Editoriaux - Histoire - Politique - 2 février 2017

Élections présidentielles : la macronnerie en marche !

Avec la victoire de Simplet sur Grincheux, la débâcle attendue de Tartarin Valls et la désignation de Benoît Hamon à gauche, et après l’enlisement de François Fillon dans le Penelopegate à droite, la course de l’Électorathlon présidentiel a soudain changé d’allure.

Emmanuel Macron avait la rue devant lui pour marcher, aujourd’hui, c’est une avenue, un boulevard – que dis-je, un boulevard -, une allée élyséenne, bordée d’agences bancaires, qui s’ouvre devant le candidat Rothschild. Porté quotidiennement par les clairons et les tambours médiatiques, la macronnerie est en marche et les marcheurs affluent, attirés par l’espoir d’un nouveau changement pour faire la même chose, mais autrement.

Et le pas devient plus assuré. Sur sa gauche, alors que bon nombre de rats socialistes quittent le navire en perdition pour aller à la soupe, Hamon, Mélenchon et les écologistes vont se disputer comme des chiffonniers les derniers électeurs qui rêvent d’un futur désirable, d’un désir d’avenir ou d’un second changement maintenant et tout de suite. Sur sa droite, le malheureux Fillon, droit dans ses bottes comme un Juppé face aux manifestants, multipliant les arguments qui l’enfoncent un peu plus, s’est empêtré dans le tapis que lui a involontairement tissé sa chère et fidèle Penelope pour qu’il s’y prenne les pieds dedans. Et il est à noter combien, depuis le début, tout s’imbrique à merveille, au point qu’on pourrait parfois se demander s’il n’y a pas eu préméditation et si, depuis un bon moment déjà, de puissantes forces souterraines portent la marionnette. À l’heure qu’il est, un second tour Macron/Le Pen se profile à l’horizon du boulevard, dont le marcheur sortira sans doute vainqueur, grâce à la ritournelle à gogos du front républicain pour barrer la route à l’extrême droite et à la résurrection d’Hitler.

Mais où vont tous ces marcheurs de la macronnerie, et sur quoi repose ce bel élan qui veut remplacer la Belle Alliance populaire ?

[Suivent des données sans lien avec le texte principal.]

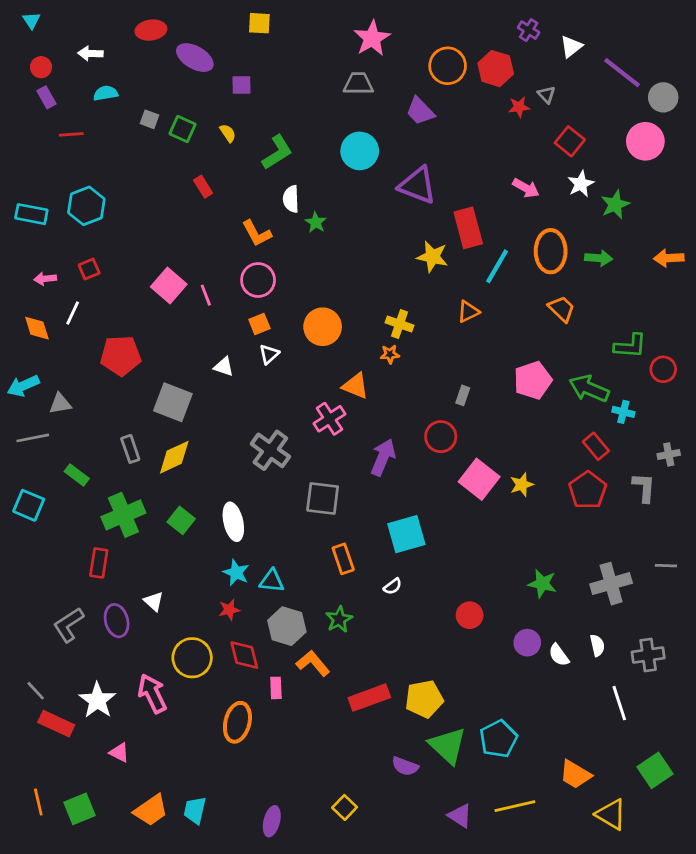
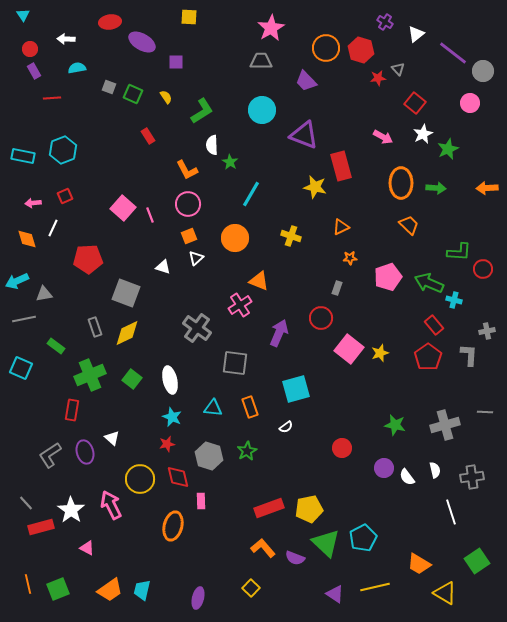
pink circle: (645, 141) -> (470, 103), size x0.7
cyan line: (497, 266) -> (251, 194), moved
orange star: (390, 354) -> (350, 258), moved
cyan triangle: (272, 581) -> (213, 408), moved
orange L-shape: (313, 663) -> (263, 548), moved
red rectangle: (56, 724) -> (41, 527), turned -40

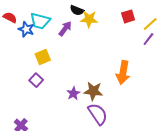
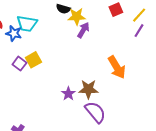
purple arrow: (65, 29) -> (83, 30), moved
orange arrow: (123, 73) -> (117, 67), turned -35
purple square: (36, 80) -> (19, 64), moved

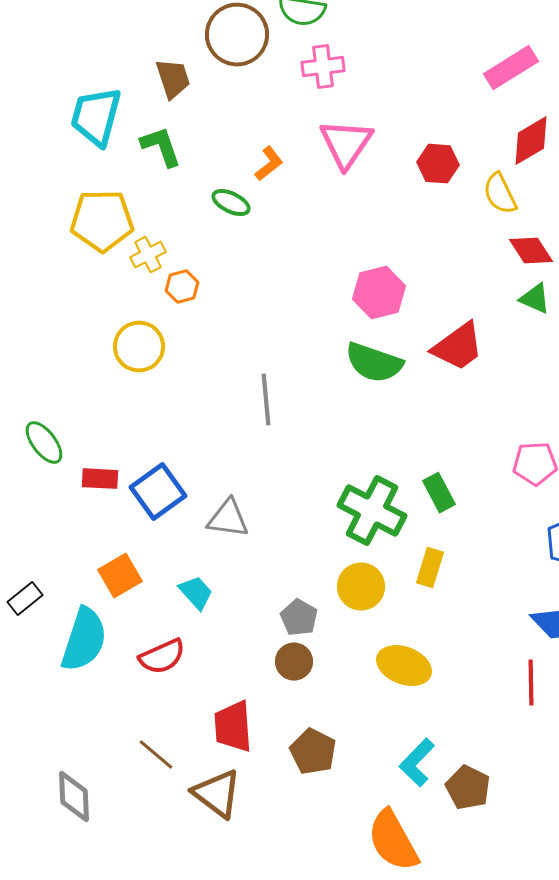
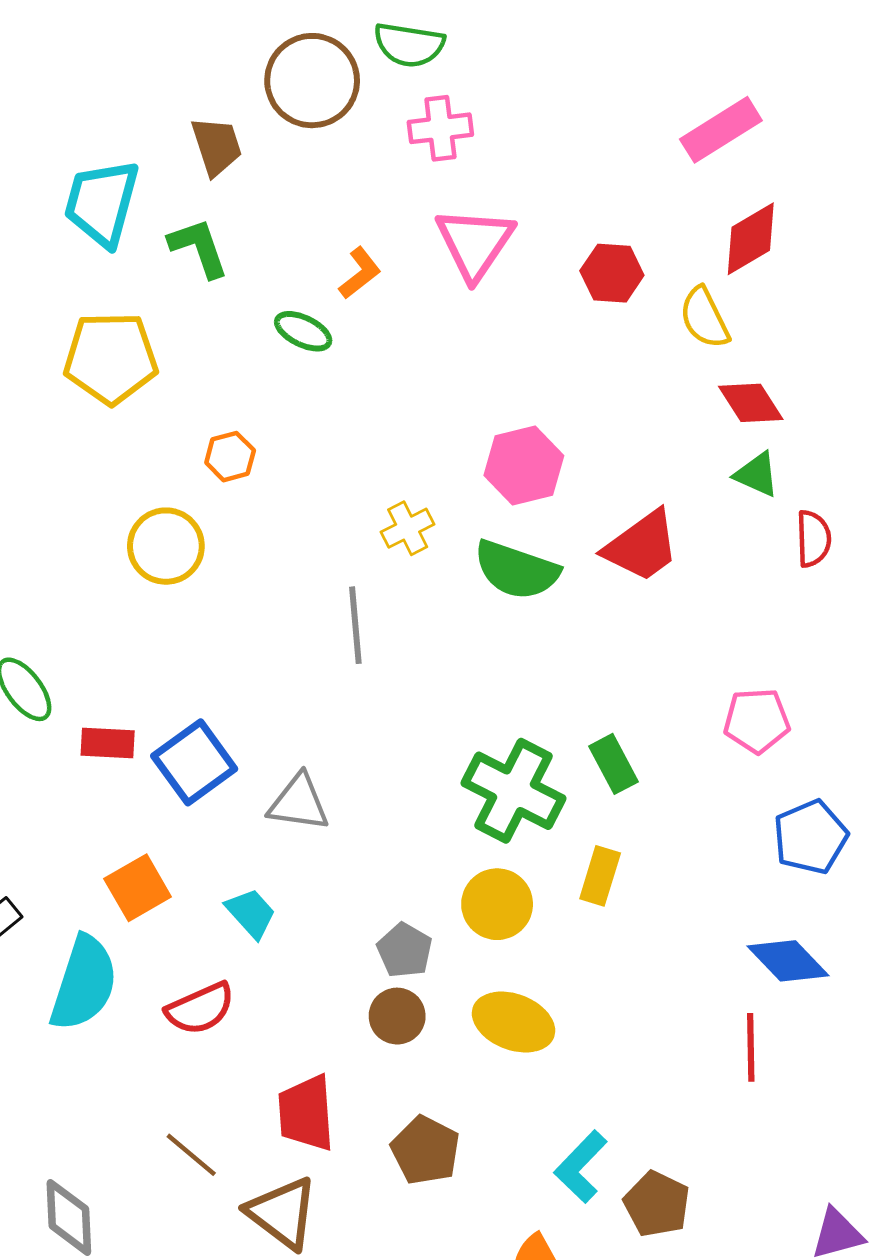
yellow cross: (148, 255) -> (408, 528), moved
yellow ellipse: (404, 666) -> (514, 1022), moved

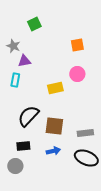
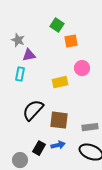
green square: (34, 24) -> (57, 25), moved, turned -32
orange square: (77, 45) -> (71, 41), moved
black rectangle: (23, 146) -> (39, 148), moved, turned -56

Je décrivais, il y a quelques mois, sur ce même site ce qu’est, selon moi, la macronnerie, à savoir une jolie bulle de savon dont le slogan novateur “En marche !” semblait inspiré de celui du président du Venezuela de 1975 à 1979, Carlos Andrés Pérez, lequel se proclamait “El présidente que camina” (le président qui chemine). L’électeur actuel ne supportant plus les politicards de l’ancien système, il s’agit de lui faire croire qu’on est hors système alors qu’on en est le pur produit et qu’on a les deux pieds dedans. En espérant que la bulle n’éclate pas avant l’élection !

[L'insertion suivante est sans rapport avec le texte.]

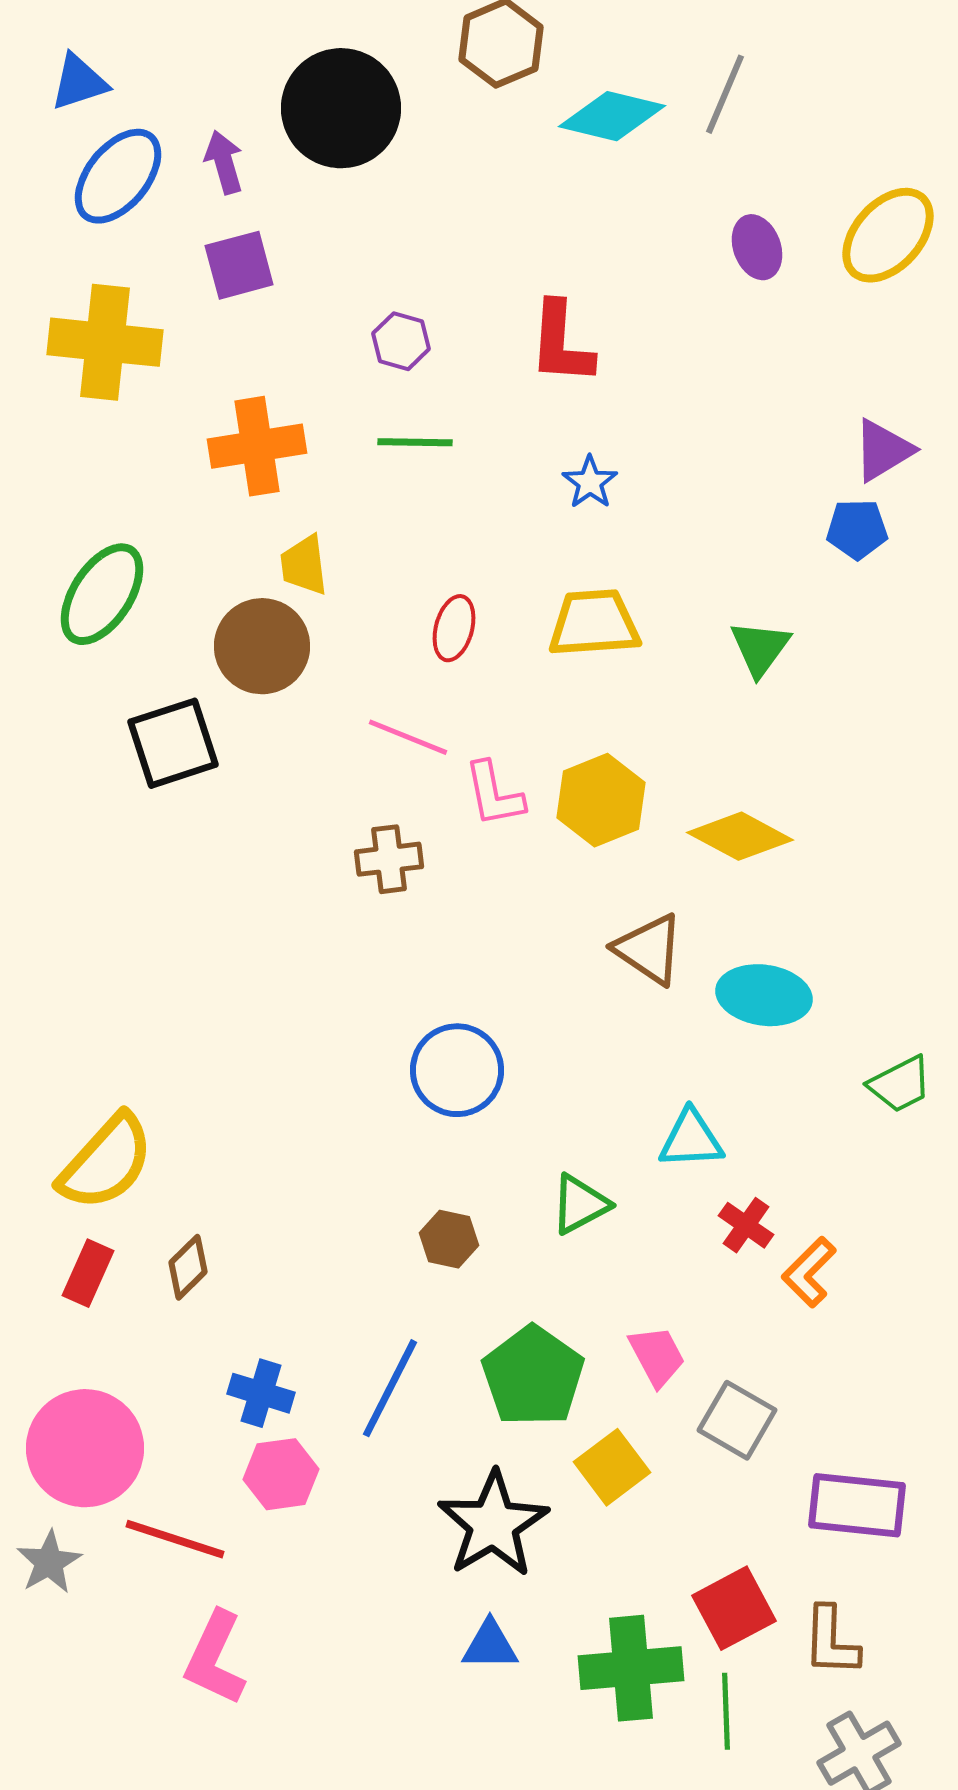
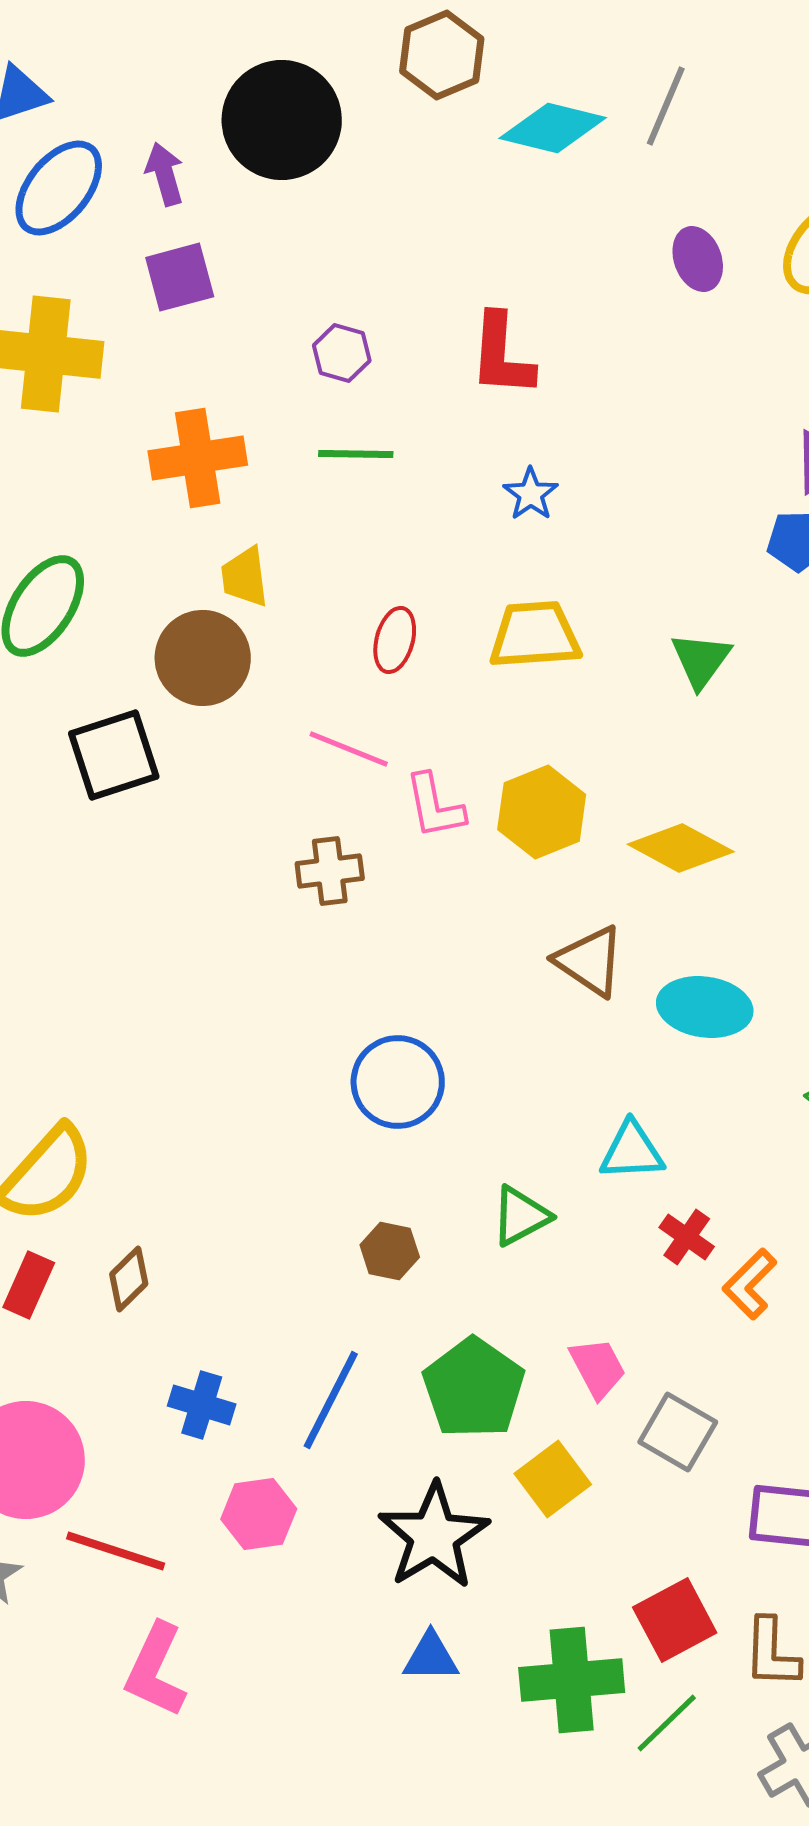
pink hexagon: (281, 1474) -> (259, 1514), moved
green line: (726, 1711) -> (667, 1723), turned 48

Aujourd’hui, la bulle d’air colorée continue de gonfler, alimentée par la pompe médiatique, et personne ne sait ce qu’il y a dedans, puisque l’annonce du programme du candidat recule comme l’horizon des marcheurs – on parle de début mars, de fin mars – et il faut espérer que ce programme ne sera pas révélé au soir du premier tour.

Mais en même temps apparaît, au fil des jours, la deuxième et sans doute la principale caractéristique de la macronnerie : une fuite en avant systématique, une marche permanente et continuelle, entraînant dans son sillage la foule des gogos et des veaux, vaches, moutons français. Je marche donc je suis, et tant que je marche, j’existe.

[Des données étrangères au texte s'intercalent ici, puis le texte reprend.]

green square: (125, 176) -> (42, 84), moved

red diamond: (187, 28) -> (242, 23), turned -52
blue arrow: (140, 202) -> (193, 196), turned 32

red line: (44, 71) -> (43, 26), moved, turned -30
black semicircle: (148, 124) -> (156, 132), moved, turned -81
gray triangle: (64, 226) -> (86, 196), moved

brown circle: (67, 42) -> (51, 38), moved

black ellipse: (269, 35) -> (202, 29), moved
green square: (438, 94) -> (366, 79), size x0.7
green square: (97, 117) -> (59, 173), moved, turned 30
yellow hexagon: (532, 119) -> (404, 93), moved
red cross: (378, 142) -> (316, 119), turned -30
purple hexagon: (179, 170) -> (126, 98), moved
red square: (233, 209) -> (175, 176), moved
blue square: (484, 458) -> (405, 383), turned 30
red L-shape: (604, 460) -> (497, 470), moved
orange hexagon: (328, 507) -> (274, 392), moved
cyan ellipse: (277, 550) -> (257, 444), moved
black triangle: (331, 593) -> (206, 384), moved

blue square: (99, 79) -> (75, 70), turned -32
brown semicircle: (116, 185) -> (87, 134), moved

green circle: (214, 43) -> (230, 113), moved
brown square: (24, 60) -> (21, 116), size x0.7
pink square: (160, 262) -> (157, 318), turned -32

Jean-Jacques Rousseau marchait en solitaire pour bercer ses pensées et développer une rêverie sur lui-même et sur le sens de l’existence. Macron marche, lui, pour faire oublier le vide qui le porte et éviter de tomber dedans : un peu comme dans ces dessins animés de Tex Avery où l’on voit quelquefois un personnage/animal, à force de courir sans regarder devant lui, se retrouver au-dessus d’un précipice. Mais tant que ses pattes tournent, il tient miraculeusement au-dessus du vide et c’est seulement lorsque le mouvement de ses pattes s’arrête qu’il tombe et se fracasse.

Telle est la macronnerie. Une sorte d’illusion qui devient malédiction politique. Comme le pauvre Sisyphe de Camus qui pousse son rocher pour échapper à son angoisse existentielle, le héros macronien est condamné à marcher, marcher éternellement, car s’il s’arrête, il tombe dans le vide qui lui sert de fondement et disparaît à jamais dans les oubliettes de l’Histoire.